• _ENTRIES SHOWN_:
· · · · ·

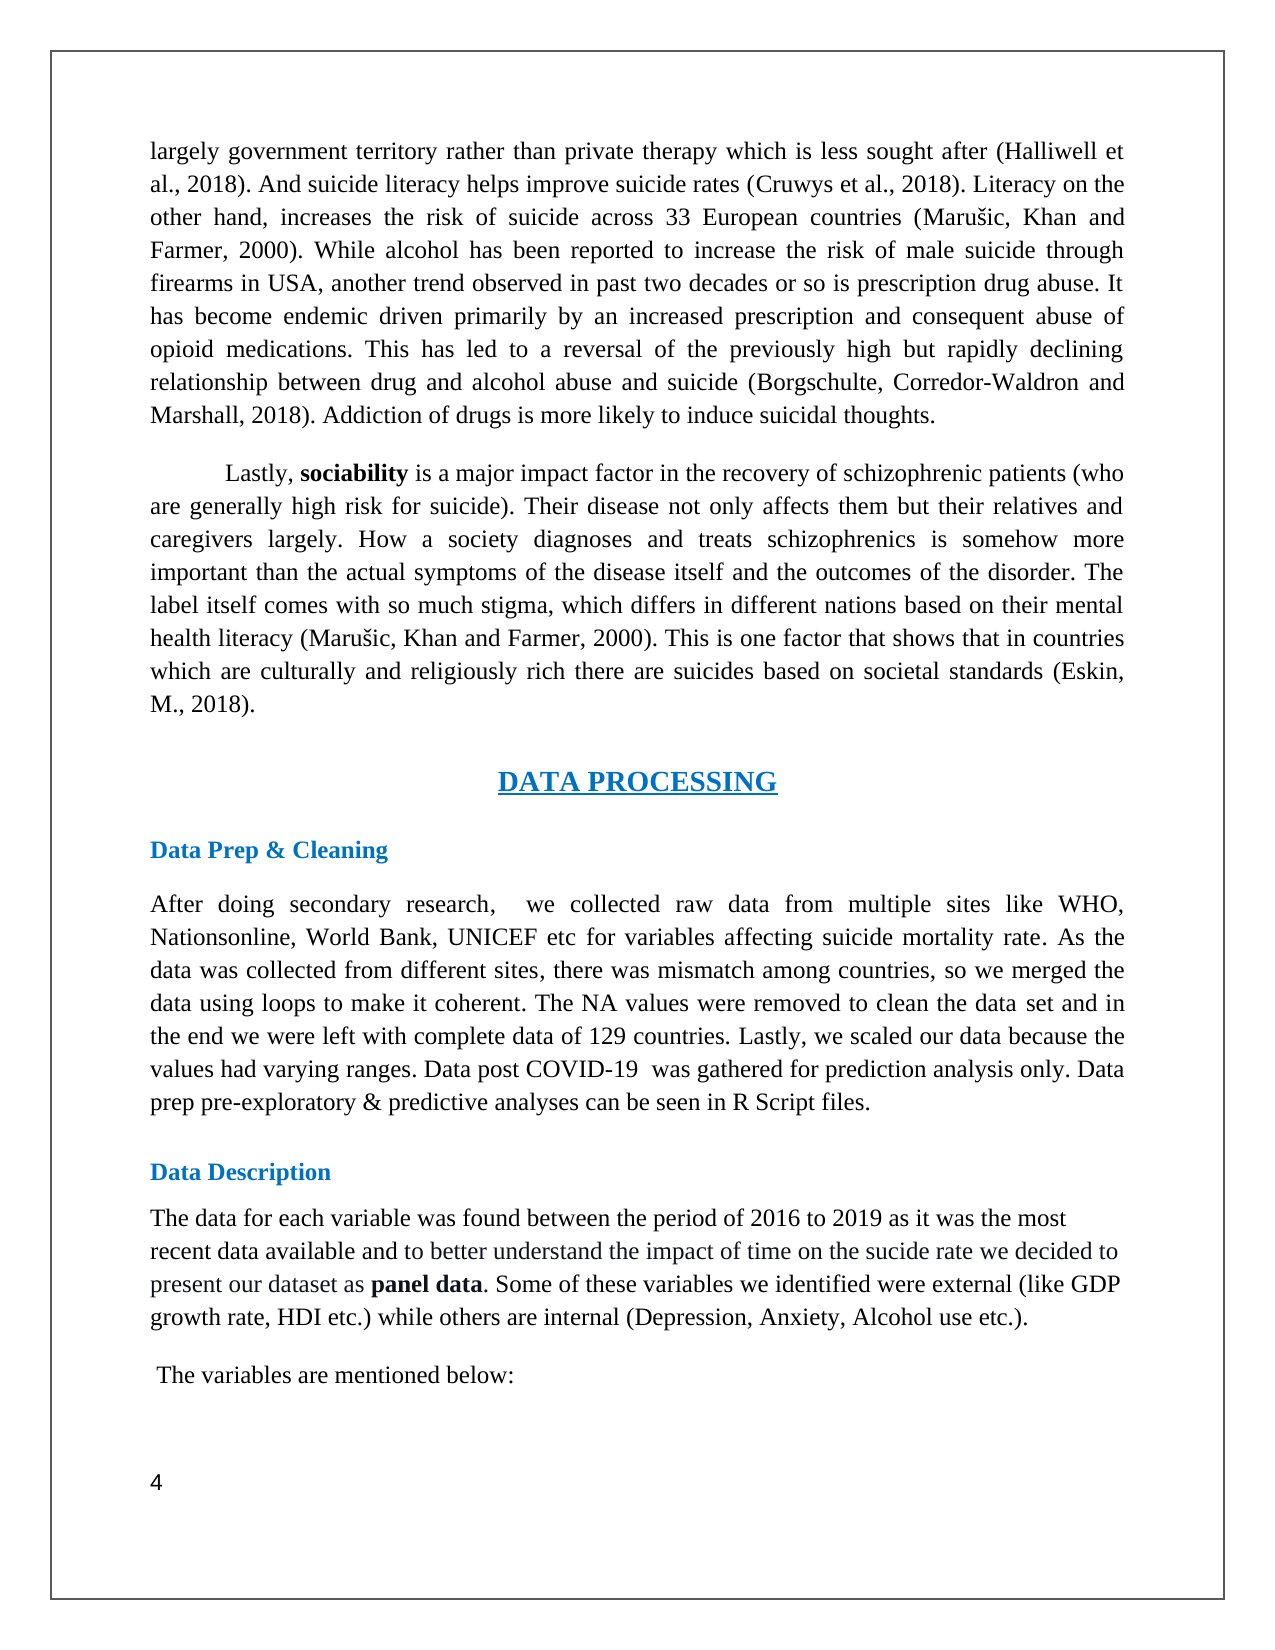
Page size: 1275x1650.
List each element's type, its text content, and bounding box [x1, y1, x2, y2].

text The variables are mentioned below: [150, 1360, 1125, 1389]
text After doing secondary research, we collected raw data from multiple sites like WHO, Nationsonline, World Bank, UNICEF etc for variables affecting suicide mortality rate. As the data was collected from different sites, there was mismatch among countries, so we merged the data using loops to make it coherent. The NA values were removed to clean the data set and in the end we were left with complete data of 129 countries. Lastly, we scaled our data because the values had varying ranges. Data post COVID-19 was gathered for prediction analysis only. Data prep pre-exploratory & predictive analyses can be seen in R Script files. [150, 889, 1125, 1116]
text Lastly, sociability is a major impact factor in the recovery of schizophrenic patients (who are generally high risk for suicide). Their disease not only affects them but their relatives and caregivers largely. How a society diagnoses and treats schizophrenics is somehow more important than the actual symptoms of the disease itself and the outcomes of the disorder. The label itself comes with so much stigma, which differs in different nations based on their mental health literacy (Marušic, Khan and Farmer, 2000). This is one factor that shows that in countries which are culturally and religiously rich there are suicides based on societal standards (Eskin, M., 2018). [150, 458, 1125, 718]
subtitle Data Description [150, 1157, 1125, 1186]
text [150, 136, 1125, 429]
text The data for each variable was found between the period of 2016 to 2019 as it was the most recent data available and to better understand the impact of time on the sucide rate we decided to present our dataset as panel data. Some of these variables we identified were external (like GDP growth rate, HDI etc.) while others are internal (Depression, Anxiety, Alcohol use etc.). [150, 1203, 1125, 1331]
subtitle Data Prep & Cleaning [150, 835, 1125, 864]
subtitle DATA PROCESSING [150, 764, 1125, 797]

· · · · ·

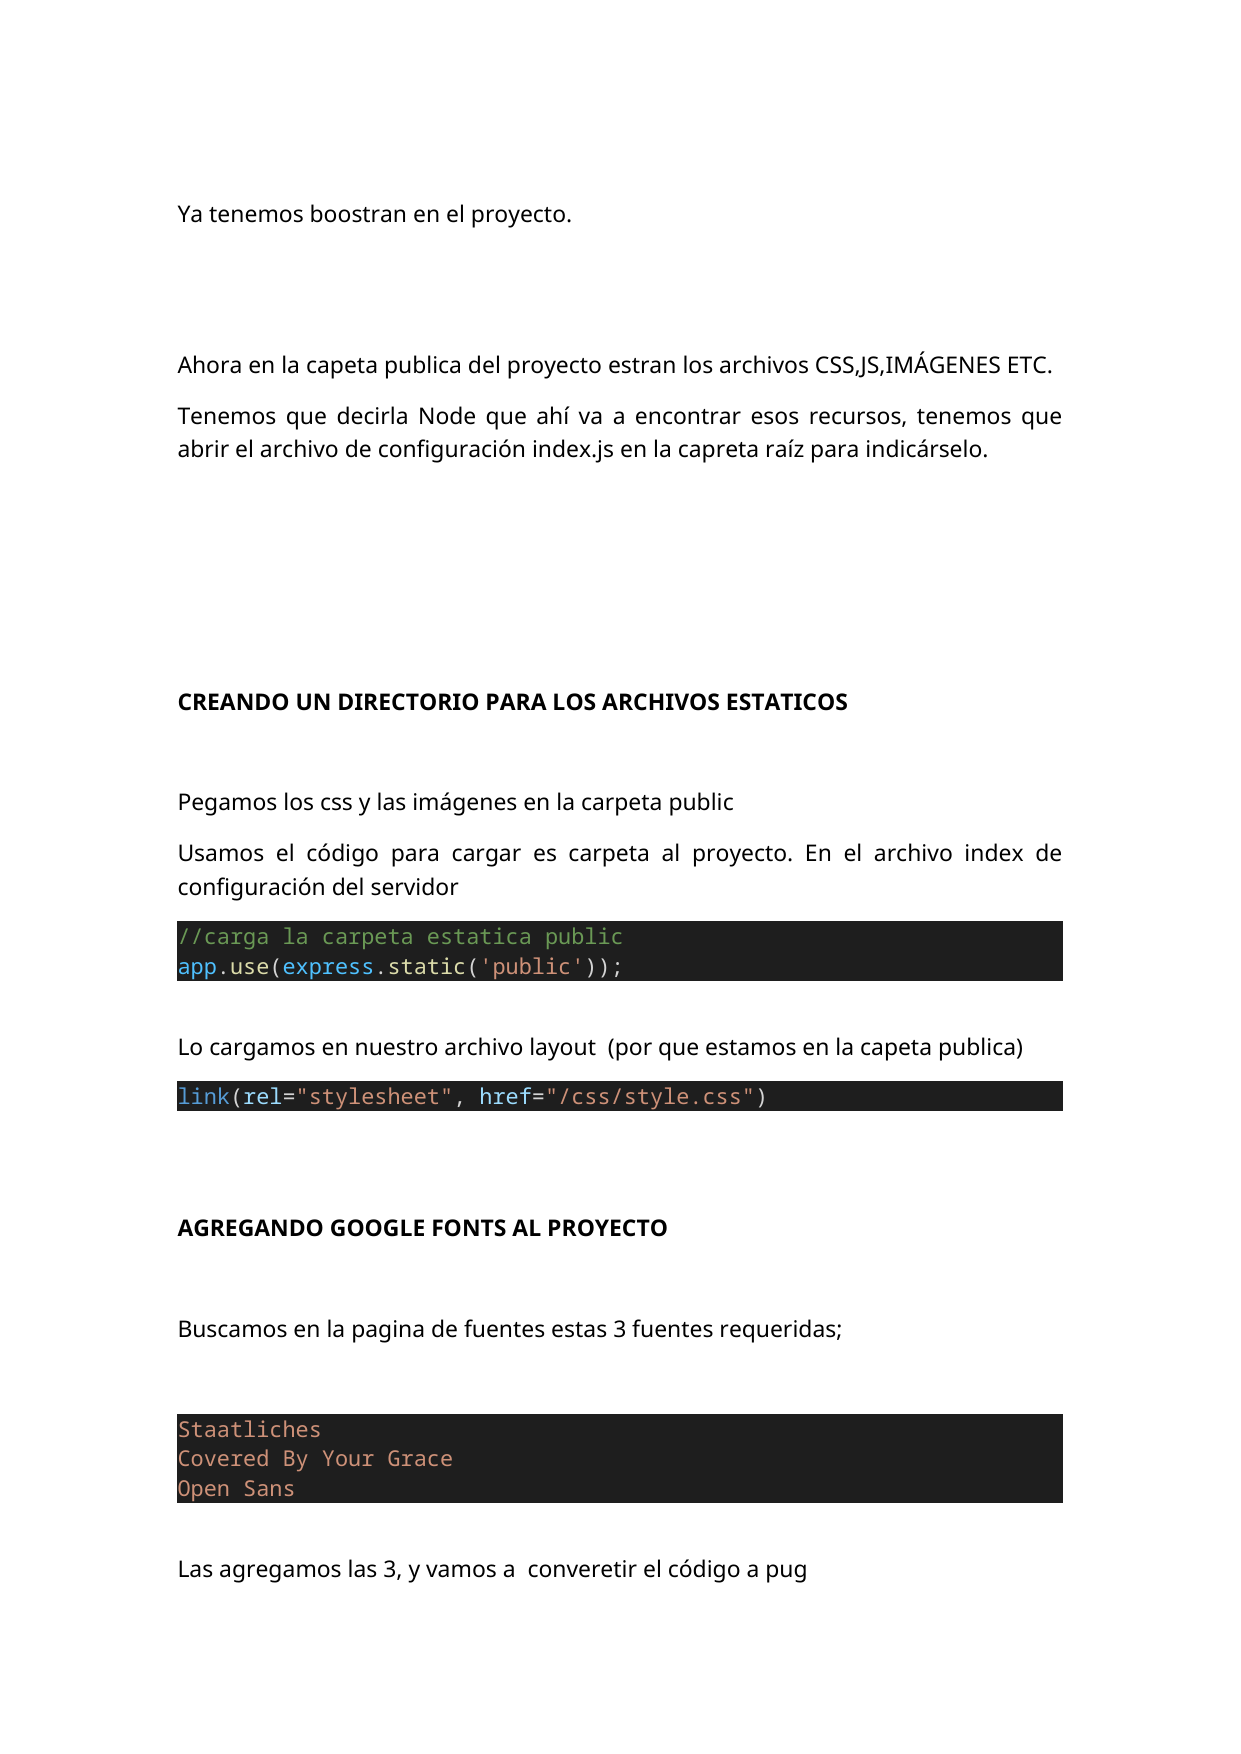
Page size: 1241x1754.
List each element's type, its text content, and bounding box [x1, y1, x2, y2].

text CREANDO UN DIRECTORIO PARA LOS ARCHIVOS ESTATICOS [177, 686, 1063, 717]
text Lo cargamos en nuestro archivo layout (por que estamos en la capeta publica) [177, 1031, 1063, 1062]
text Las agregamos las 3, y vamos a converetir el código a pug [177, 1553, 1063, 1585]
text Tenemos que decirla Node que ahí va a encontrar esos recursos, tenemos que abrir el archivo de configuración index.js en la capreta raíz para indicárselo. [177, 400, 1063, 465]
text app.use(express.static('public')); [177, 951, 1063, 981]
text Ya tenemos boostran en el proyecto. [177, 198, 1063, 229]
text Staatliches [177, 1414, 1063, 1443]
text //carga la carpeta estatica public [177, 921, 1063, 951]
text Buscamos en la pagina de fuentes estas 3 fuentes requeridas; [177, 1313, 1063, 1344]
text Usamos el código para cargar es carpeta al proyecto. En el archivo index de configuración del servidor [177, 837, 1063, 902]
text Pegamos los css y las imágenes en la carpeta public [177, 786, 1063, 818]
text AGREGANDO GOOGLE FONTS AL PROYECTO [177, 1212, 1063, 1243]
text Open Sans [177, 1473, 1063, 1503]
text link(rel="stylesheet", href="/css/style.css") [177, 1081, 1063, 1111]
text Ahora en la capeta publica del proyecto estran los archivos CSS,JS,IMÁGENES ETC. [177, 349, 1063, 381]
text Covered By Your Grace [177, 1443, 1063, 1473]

· · · · ·

• _ASSIGNMENT_: Lines that contain "código" are to be copied from the records above.

• _SOLVED EXERCISE_:
text Las agregamos las 3, y vamos a converetir el código a pug [177, 1553, 1063, 1585]
text Usamos el código para cargar es carpeta al proyecto. En el archivo index de configuración del servidor [177, 837, 1063, 902]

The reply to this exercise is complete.